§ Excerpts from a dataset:
========================================
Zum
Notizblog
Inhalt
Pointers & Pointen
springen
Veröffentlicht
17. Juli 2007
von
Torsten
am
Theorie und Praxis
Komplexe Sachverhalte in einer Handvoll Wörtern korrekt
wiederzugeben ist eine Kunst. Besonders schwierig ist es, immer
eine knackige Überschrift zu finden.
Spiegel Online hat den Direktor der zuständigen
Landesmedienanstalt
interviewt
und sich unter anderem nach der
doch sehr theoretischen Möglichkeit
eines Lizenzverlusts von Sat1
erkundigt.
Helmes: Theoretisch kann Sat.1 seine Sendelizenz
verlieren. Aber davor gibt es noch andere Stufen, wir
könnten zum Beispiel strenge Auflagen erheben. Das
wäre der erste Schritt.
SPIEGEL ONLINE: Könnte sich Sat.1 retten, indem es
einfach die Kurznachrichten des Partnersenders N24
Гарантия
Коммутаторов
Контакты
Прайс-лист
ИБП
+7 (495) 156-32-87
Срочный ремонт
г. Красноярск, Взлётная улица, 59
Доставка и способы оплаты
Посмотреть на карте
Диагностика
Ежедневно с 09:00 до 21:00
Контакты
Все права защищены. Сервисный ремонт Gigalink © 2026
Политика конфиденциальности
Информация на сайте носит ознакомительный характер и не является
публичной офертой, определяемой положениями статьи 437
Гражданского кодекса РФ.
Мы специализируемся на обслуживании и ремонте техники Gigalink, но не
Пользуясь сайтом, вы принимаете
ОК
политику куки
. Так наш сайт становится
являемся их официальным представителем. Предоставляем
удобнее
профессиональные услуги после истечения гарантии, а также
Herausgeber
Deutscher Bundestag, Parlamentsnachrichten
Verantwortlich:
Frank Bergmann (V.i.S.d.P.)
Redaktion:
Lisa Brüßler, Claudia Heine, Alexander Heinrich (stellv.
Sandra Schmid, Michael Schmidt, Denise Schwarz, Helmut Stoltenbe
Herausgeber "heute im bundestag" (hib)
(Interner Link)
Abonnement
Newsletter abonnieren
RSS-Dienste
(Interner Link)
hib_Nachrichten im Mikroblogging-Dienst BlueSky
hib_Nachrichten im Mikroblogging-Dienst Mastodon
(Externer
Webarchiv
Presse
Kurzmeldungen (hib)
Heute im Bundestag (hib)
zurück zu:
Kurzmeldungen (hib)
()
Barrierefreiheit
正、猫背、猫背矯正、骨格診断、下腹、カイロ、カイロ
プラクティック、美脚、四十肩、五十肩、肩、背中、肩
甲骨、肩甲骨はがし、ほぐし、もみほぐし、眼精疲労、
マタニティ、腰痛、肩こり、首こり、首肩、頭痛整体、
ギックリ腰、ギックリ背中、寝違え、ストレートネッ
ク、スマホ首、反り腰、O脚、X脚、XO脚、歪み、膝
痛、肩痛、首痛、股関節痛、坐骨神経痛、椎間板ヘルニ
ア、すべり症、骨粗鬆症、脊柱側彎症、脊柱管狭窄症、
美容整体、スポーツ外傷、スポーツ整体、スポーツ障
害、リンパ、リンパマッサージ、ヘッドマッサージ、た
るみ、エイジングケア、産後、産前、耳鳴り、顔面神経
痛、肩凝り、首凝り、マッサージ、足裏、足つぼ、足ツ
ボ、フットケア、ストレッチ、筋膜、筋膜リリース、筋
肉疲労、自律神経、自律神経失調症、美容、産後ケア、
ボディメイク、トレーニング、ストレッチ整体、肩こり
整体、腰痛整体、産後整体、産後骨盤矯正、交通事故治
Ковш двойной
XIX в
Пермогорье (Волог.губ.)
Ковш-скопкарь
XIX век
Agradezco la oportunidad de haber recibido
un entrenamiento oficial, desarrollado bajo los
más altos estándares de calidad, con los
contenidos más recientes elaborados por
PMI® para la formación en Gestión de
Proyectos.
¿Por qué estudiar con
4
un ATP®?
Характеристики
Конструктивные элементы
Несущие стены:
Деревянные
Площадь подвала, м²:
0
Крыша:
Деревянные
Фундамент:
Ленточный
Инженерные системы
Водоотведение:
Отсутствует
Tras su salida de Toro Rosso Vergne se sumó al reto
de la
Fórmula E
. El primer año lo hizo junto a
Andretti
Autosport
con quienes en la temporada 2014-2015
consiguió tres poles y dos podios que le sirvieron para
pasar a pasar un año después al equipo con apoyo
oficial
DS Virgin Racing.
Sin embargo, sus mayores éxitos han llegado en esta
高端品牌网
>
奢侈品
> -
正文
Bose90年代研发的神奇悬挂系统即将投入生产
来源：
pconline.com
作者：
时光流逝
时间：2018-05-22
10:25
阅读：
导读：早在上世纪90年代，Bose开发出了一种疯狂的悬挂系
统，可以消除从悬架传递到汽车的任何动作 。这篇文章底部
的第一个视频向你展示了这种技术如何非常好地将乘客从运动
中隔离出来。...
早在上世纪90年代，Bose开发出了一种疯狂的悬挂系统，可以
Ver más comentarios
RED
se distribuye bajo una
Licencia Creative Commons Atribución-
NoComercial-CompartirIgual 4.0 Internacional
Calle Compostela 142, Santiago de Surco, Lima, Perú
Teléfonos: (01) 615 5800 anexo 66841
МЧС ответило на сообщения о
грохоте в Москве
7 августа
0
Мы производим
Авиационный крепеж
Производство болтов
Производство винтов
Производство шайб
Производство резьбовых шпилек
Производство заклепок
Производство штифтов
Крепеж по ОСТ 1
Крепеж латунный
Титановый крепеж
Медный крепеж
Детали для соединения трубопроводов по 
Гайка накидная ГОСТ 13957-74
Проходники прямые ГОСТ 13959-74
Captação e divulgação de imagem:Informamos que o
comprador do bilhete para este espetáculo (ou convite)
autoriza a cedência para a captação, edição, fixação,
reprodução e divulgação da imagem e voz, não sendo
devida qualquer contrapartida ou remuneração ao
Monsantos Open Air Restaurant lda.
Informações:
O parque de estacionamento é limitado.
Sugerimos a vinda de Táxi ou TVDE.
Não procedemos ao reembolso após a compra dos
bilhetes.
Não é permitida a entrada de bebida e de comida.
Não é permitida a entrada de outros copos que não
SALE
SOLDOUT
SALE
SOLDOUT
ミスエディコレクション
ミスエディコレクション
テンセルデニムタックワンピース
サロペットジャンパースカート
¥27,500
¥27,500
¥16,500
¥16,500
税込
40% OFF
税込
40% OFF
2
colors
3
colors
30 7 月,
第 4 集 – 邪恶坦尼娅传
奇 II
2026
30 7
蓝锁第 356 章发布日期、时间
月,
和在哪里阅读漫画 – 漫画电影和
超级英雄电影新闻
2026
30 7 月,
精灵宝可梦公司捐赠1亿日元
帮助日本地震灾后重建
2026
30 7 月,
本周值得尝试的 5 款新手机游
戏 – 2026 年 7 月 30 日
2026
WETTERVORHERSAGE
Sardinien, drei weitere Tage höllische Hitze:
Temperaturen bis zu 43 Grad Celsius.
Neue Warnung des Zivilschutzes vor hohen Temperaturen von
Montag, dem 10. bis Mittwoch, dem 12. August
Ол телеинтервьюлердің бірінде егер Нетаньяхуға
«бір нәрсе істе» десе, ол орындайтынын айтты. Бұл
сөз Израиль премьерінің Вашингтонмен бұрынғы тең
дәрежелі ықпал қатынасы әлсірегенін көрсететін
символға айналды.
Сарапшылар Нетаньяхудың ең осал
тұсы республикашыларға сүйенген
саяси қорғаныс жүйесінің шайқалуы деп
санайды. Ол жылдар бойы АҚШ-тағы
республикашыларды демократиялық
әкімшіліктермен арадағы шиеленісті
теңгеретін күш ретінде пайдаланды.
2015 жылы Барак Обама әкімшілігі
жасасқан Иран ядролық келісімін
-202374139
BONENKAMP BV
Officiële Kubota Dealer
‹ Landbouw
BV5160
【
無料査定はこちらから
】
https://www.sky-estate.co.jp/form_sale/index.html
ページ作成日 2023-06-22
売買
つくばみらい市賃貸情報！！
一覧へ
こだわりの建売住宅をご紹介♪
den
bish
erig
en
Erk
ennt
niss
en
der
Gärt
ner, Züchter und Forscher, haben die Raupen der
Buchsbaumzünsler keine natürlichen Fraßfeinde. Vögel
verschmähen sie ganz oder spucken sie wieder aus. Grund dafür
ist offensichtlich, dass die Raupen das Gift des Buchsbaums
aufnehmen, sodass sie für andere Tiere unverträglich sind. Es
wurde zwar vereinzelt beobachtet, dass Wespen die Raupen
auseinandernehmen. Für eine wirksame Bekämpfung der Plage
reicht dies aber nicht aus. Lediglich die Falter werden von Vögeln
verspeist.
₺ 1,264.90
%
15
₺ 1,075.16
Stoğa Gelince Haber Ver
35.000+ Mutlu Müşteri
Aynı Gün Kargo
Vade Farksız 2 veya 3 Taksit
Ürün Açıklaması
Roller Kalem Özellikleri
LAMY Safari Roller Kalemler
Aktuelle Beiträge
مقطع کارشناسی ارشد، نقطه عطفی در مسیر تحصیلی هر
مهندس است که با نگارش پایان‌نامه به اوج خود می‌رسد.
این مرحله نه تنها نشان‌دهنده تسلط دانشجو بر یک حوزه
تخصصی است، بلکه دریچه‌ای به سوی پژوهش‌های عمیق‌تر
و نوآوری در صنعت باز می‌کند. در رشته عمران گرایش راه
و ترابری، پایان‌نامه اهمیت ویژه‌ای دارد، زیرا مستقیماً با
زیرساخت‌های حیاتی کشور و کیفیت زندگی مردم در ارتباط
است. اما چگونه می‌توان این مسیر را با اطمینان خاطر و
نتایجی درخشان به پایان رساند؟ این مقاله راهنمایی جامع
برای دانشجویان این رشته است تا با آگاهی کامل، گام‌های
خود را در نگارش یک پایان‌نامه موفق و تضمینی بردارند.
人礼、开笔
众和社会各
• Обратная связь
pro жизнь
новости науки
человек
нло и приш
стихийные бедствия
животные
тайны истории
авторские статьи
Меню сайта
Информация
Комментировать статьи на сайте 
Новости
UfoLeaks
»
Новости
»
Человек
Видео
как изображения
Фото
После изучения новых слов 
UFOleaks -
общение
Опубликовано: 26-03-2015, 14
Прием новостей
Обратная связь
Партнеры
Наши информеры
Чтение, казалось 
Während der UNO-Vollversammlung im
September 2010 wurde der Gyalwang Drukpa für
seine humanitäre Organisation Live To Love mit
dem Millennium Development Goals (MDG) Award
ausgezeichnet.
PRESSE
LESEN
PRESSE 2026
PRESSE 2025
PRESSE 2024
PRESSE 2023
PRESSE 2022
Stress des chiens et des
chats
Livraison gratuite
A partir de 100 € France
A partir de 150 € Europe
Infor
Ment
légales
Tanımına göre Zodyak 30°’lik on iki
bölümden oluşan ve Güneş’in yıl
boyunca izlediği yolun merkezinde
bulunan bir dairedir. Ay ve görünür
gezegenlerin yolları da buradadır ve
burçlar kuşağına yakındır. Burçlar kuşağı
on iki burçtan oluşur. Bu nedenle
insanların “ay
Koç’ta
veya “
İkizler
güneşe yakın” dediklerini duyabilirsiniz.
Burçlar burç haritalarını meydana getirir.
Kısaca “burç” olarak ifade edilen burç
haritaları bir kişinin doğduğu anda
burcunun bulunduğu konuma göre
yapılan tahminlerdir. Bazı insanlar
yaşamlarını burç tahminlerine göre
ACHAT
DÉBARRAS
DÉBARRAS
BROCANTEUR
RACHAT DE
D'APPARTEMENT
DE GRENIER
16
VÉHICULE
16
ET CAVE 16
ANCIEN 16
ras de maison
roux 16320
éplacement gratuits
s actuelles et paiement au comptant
========================================
§ Assignment:
Look back at the data above. Transcribe exactly the lines starting at the line that contains "2015 жылы Барак Обама әкімшілігі" and ending at the line that contains "seine humanitäre Organisation".

§ Response area:
2015 жылы Барак Обама әкімшілігі
жасасқан Иран ядролық келісімін
-202374139
BONENKAMP BV
Officiële Kubota Dealer
‹ Landbouw
BV5160
【
無料査定はこちらから
】
https://www.sky-estate.co.jp/form_sale/index.html
ページ作成日 2023-06-22
売買
つくばみらい市賃貸情報！！
一覧へ
こだわりの建売住宅をご紹介♪
den
bish
erig
en
Erk
ennt
niss
en
der
Gärt
ner, Züchter und Forscher, haben die Raupen der
Buchsbaumzünsler keine natürlichen Fraßfeinde. Vögel
verschmähen sie ganz oder spucken sie wieder aus. Grund dafür
ist offensichtlich, dass die Raupen das Gift des Buchsbaums
aufnehmen, sodass sie für andere Tiere unverträglich sind. Es
wurde zwar vereinzelt beobachtet, dass Wespen die Raupen
auseinandernehmen. Für eine wirksame Bekämpfung der Plage
reicht dies aber nicht aus. Lediglich die Falter werden von Vögeln
verspeist.
₺ 1,264.90
%
15
₺ 1,075.16
Stoğa Gelince Haber Ver
35.000+ Mutlu Müşteri
Aynı Gün Kargo
Vade Farksız 2 veya 3 Taksit
Ürün Açıklaması
Roller Kalem Özellikleri
LAMY Safari Roller Kalemler
Aktuelle Beiträge
مقطع کارشناسی ارشد، نقطه عطفی در مسیر تحصیلی هر
مهندس است که با نگارش پایان‌نامه به اوج خود می‌رسد.
این مرحله نه تنها نشان‌دهنده تسلط دانشجو بر یک حوزه
تخصصی است، بلکه دریچه‌ای به سوی پژوهش‌های عمیق‌تر
و نوآوری در صنعت باز می‌کند. در رشته عمران گرایش راه
و ترابری، پایان‌نامه اهمیت ویژه‌ای دارد، زیرا مستقیماً با
زیرساخت‌های حیاتی کشور و کیفیت زندگی مردم در ارتباط
است. اما چگونه می‌توان این مسیر را با اطمینان خاطر و
نتایجی درخشان به پایان رساند؟ این مقاله راهنمایی جامع
برای دانشجویان این رشته است تا با آگاهی کامل، گام‌های
خود را در نگارش یک پایان‌نامه موفق و تضمینی بردارند.
人礼、开笔
众和社会各
• Обратная связь
pro жизнь
новости науки
человек
нло и приш
стихийные бедствия
животные
тайны истории
авторские статьи
Меню сайта
Информация
Комментировать статьи на сайте 
Новости
UfoLeaks
»
Новости
»
Человек
Видео
как изображения
Фото
После изучения новых слов 
UFOleaks -
общение
Опубликовано: 26-03-2015, 14
Прием новостей
Обратная связь
Партнеры
Наши информеры
Чтение, казалось 
Während der UNO-Vollversammlung im
September 2010 wurde der Gyalwang Drukpa für
seine humanitäre Organisation Live To Love mit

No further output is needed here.